"Un oltraggio ai colleghi in divisa". Con queste parole il ministro Matteo Salvini è intervenuto sul caso della sparatoria di Rogoredo, per il quale l’agente Carmelo Cinturrino è stato fermato con l’accusa di omicidio volontario per la morte di Abderrahim Mansouri. Una vicenda che ha scosso l'opinione pubblica e che riaccende un tema delicato: cosa accade quando a finire sotto inchiesta è chi indossa la divisa dello Stato?
Una domanda importante perché se a sbagliare è un pubblico ufficiale, la frattura riguarda la credibilità stessa delle istituzioni. Anche perché non è la prima volta che un caso giudiziario coinvolge appartenenti alle forze dell’ordine sollevando interrogativi profondi. E la lista non è corta. Ecco i casi più eclatanti.
La Banda della Uno Bianca
Tra il 1987 e il 1994 la Banda della Uno Bianca terrorizzò Emilia-Romagna e Marche con rapine e omicidi. Ventiquattro morti, oltre cento colpi. A rendere il caso devastante fu la scoperta che tra i componenti figuravano poliziotti in servizio. Non si trattò di eccessi operativi, ma di un’organizzazione criminale parallela, strutturata e consapevole. Conoscenza dei turni, delle procedure, delle dinamiche investigative: elementi utilizzati per colpire meglio. La vicenda incrinò profondamente la fiducia nelle istituzioni. Proprio per questo le condanne all’ergastolo segnarono un passaggio essenziale: nessuna divisa può diventare copertura per il crimine.
Il caso Federico Aldrovandi
Il 25 settembre 2005, a Ferrara, un controllo di polizia termina con la morte di Federico Aldrovandi, diciotto anni. Le ricostruzioni tecniche, le perizie e i processi hanno stabilito che l’intervento fu caratterizzato da un uso eccessivo della forza. Le condanne definitive per omicidio colposo nei confronti degli agenti coinvolti hanno chiuso il capitolo giudiziario, ma non quello civile e morale. Il caso ha aperto un confronto nazionale su protocolli, formazione, modalità di contenimento. Non una macchia sulla Polizia nel suo complesso, ma la dimostrazione che anche un controllo può trasformarsi in tragedia quando si supera il limite.
Stefano Cucchi: violenze, omissioni, depistaggi
Nel 2009 la morte di Stefano Cucchisegna uno dei casi più dolorosi della recente storia giudiziaria italiana. Arrestato per droga, durante la custodia viene ridotto in condizioni gravissime.
Le successive indagini hanno portato alla luce pestaggi, falsi verbali, reticenze. Non solo violenza, ma tentativi di copertura. È questo aspetto ad aver colpito profondamente l’opinione pubblica: il rischio che l’errore iniziale venga aggravato dal silenzio. Le condanne per omicidio preterintenzionale e per falso hanno fissato responsabilità individuali.

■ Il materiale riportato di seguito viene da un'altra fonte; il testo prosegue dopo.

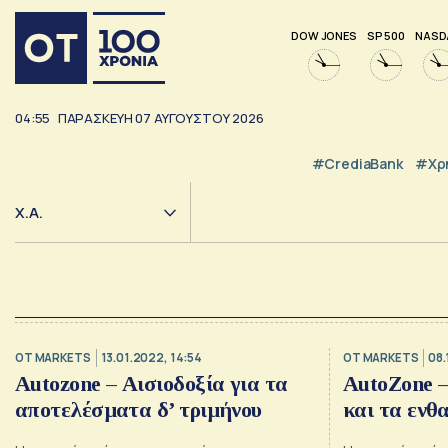
DOW JONES
SP 500
NASD
04:55
ΠΑΡΑΣΚΕΥΗ
07
ΑΥΓΟΥΣΤΟΥ
2026
#CrediaBank
#Χρ
Χ.Α.
OT MARKETS
13.01.2022, 14:54
OT MARKETS
08.
Autozone – Αισιοδοξία για τα
AutoZone –
αποτελέσματα δ’ τριμήνου
και τα ενθ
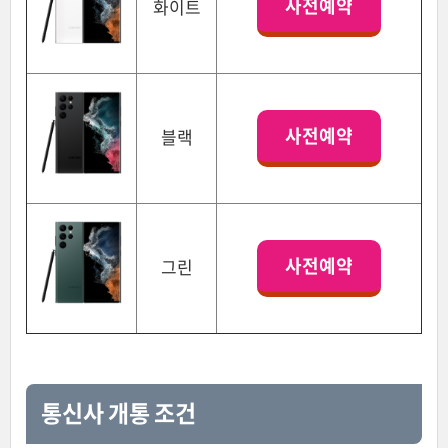
사전예약
화이트
사전예약
블랙
사전예약
그린
통신사 개통 조건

Ma la lezione resta netta: i depistaggi, quando emergono, sono un danno ulteriore e devono essere perseguiti con la stessa severità dei fatti originari.
Piacenza, il caso della caserma Levante
Nel 2020 l’inchiesta sulla caserma Levante di Piacenza porta al sequestro dell’intera struttura. Le accuse nei confronti di alcuni carabinieri parlano di spaccio di droga, estorsioni, arresti illegittimi, pestaggi, falsificazione di atti. Secondo l’impianto accusatorio, non si sarebbe trattato di episodi sporadici ma di un sistema consolidato. Anche in questo caso sono emersi tentativi di copertura interna, aggravando ulteriormente la situazione.
Verona, poliziotti fermati per violenze sui fermati
A Verona dodici poliziotti sono stati rinviati a giudizio per presunte violenze su persone fermate. Per alcuni capi d’imputazione è contestato il reato di tortura. Le accuse descrivono pestaggi e umiliazioni ai danni di soggetti in stato di custodia. Sarà il processo a stabilire responsabilità definitive. Ma un punto resta fermo: la coercizione legittima è una cosa, l’abuso è un’altra.
Quando emergono comportamenti di questo tipo, non possono essere derubricati a “eccessi”. Vanno verificati e, se confermati, sanzionati. Proprio come ha ribadito il ministro Salvini per il caso di Rogoredo: "Se qualcuno in divisa sbaglia paga più degli altri".